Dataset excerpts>
[Start of section]

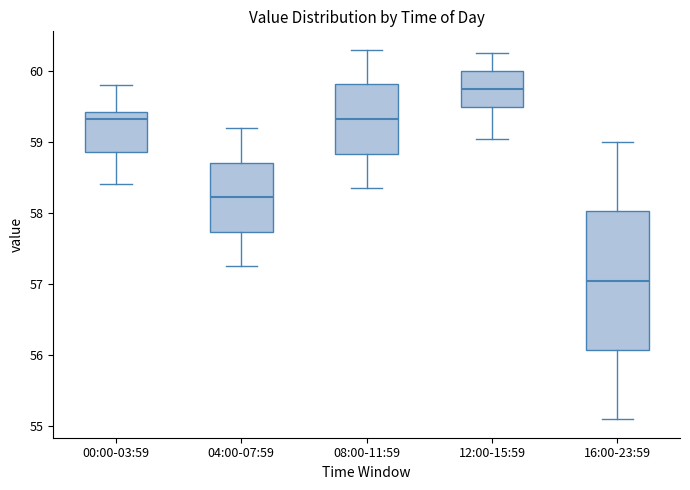

Which box has the highest median line?

12:00-15:59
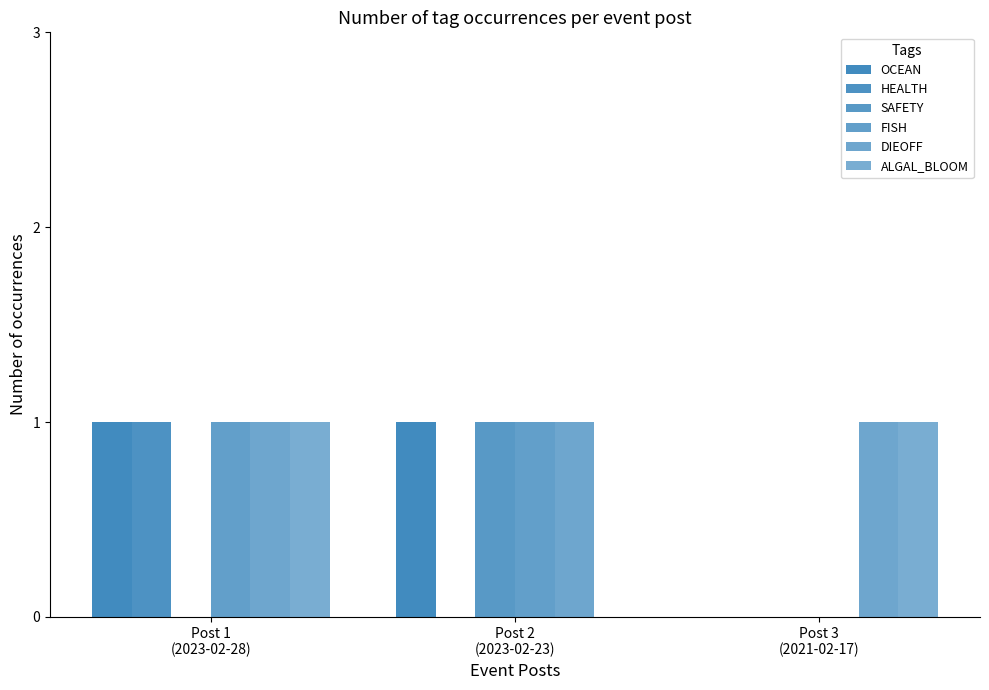

Does the chart contain stacked bars?

No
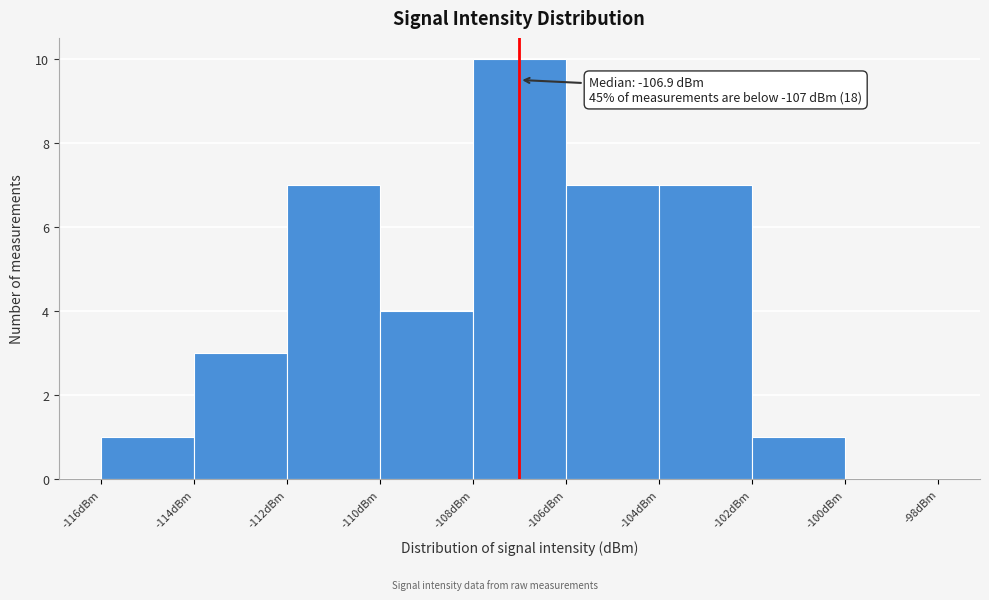

Which range on the x-axis has the tallest bar?

-108 to -106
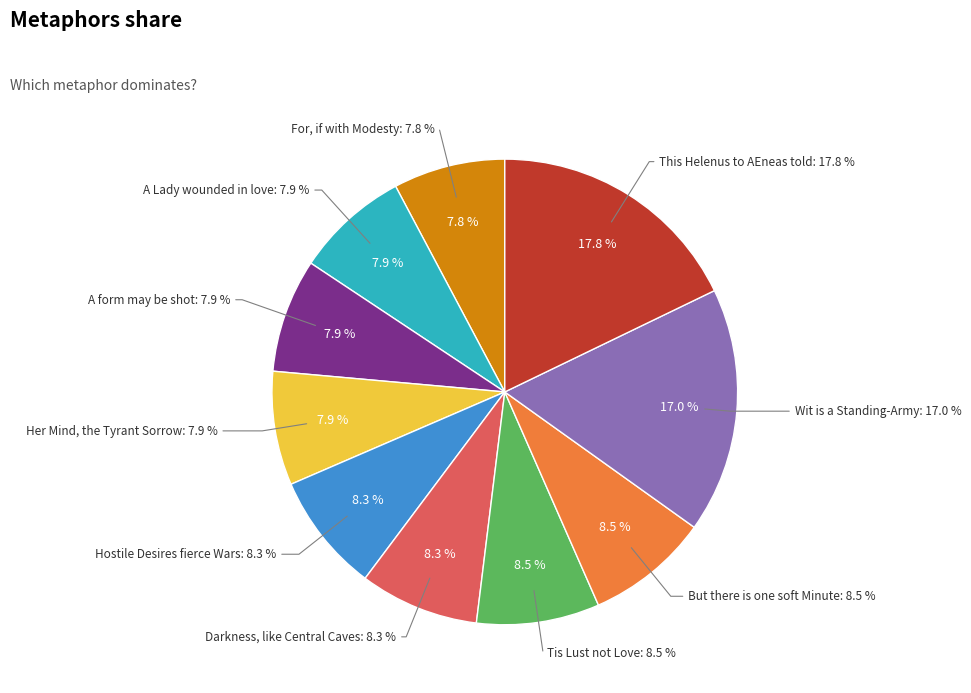

What portion of the pie excludes Tis Lust not Love and Reason?

91.5%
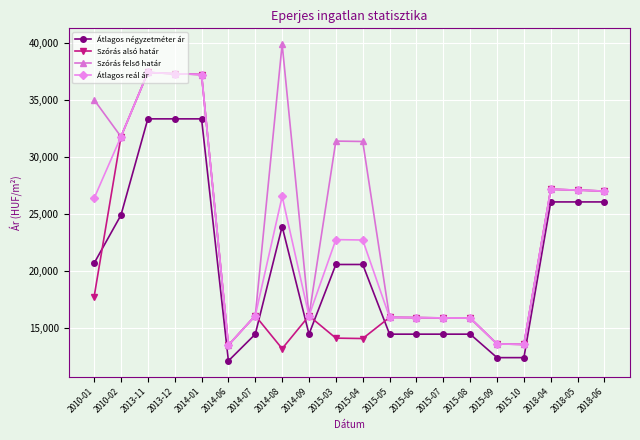

How many series are shown in this chart?

4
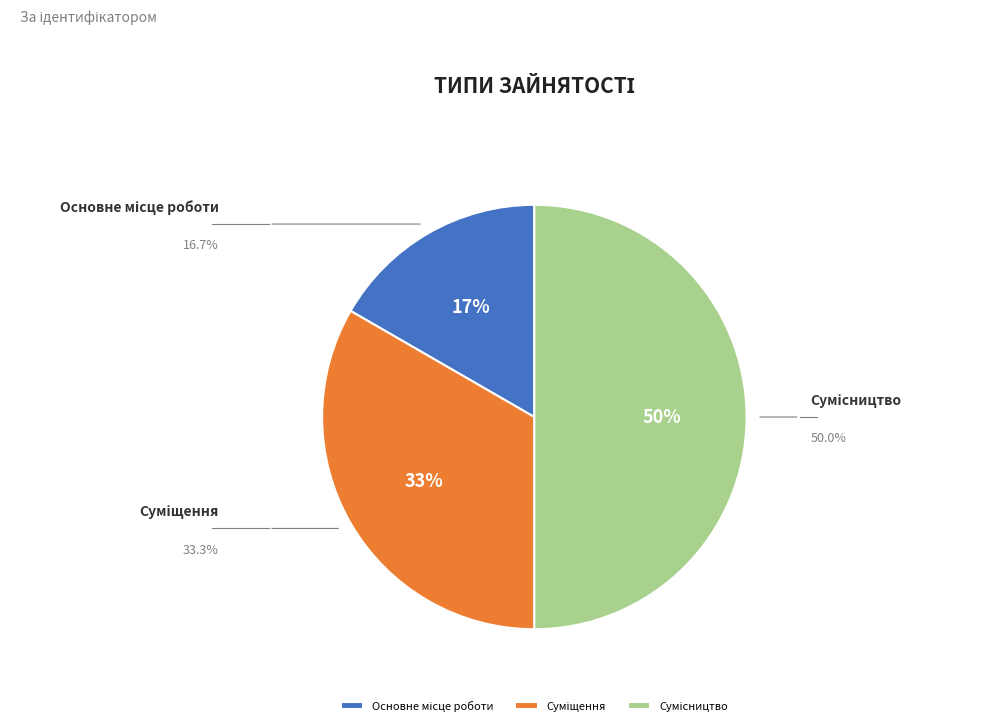

To the nearest percent, what portion does Основне місце роботи represent?

17%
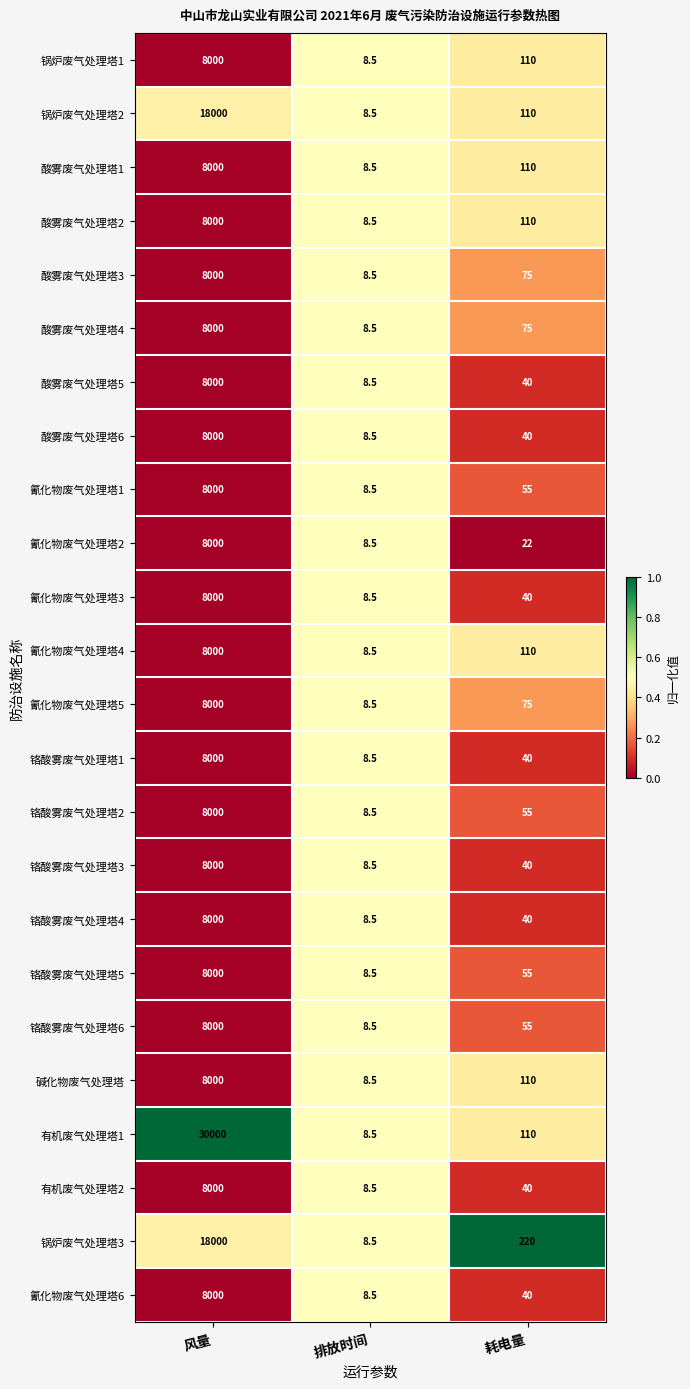

Is the value of 锅炉废气处理塔1 at 耗电量 greater than the value of 氰化物废气处理塔6 at 风量?

No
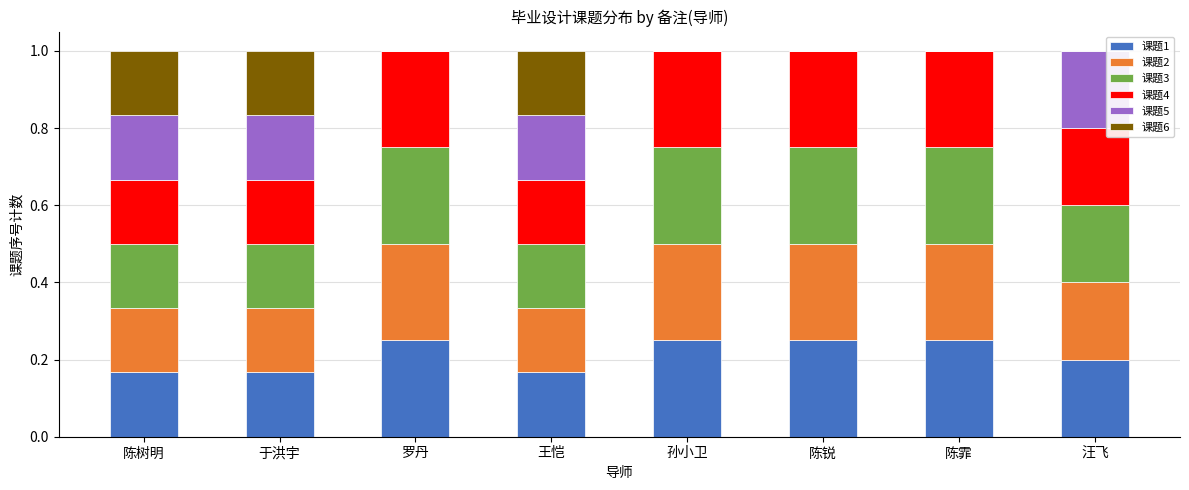

What are all the series names shown in the legend?

课题1, 课题2, 课题3, 课题4, 课题5, 课题6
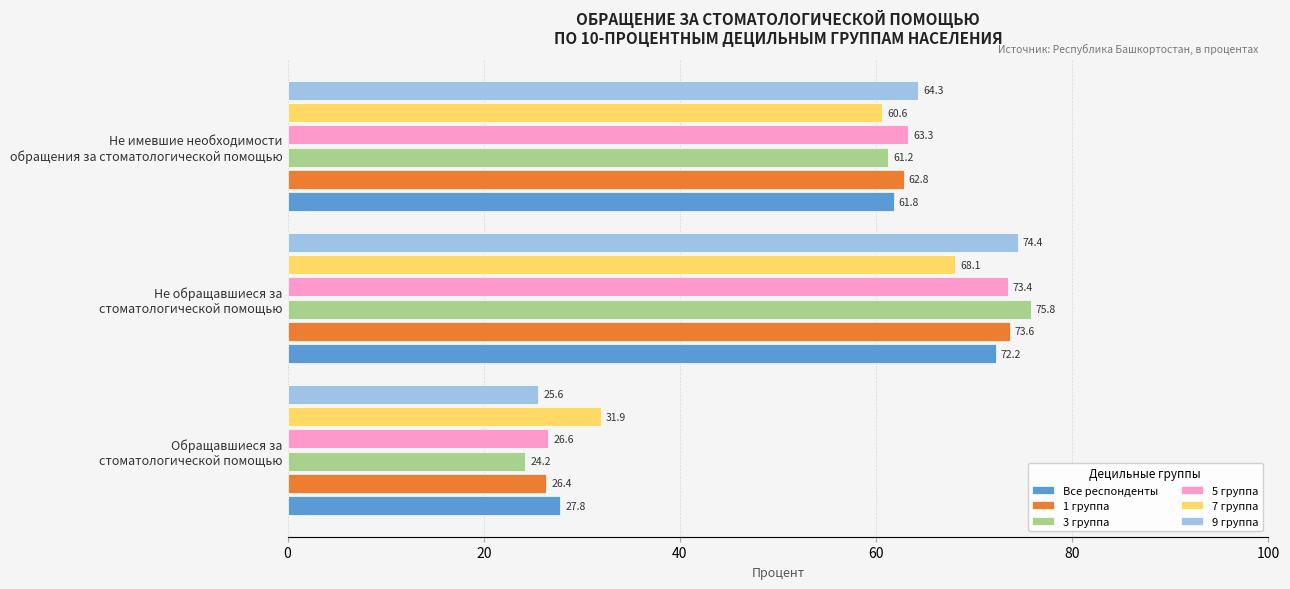

At which category is the sum across all series the highest?

Не обращавшиеся за
стоматологической помощью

[End of section]

HOW TO COMPLETE THIS TASK> Can you copy out all of the lines above word for word, omitting the pictures?

RESPONSE>
Which box has the highest median line?

12:00-15:59

Does the chart contain stacked bars?

No

Which range on the x-axis has the tallest bar?

-108 to -106

What portion of the pie excludes Tis Lust not Love and Reason?

91.5%

How many series are shown in this chart?

4

To the nearest percent, what portion does Основне місце роботи represent?

17%

Is the value of 锅炉废气处理塔1 at 耗电量 greater than the value of 氰化物废气处理塔6 at 风量?

No

What are all the series names shown in the legend?

课题1, 课题2, 课题3, 课题4, 课题5, 课题6

At which category is the sum across all series the highest?

Не обращавшиеся за
стоматологической помощью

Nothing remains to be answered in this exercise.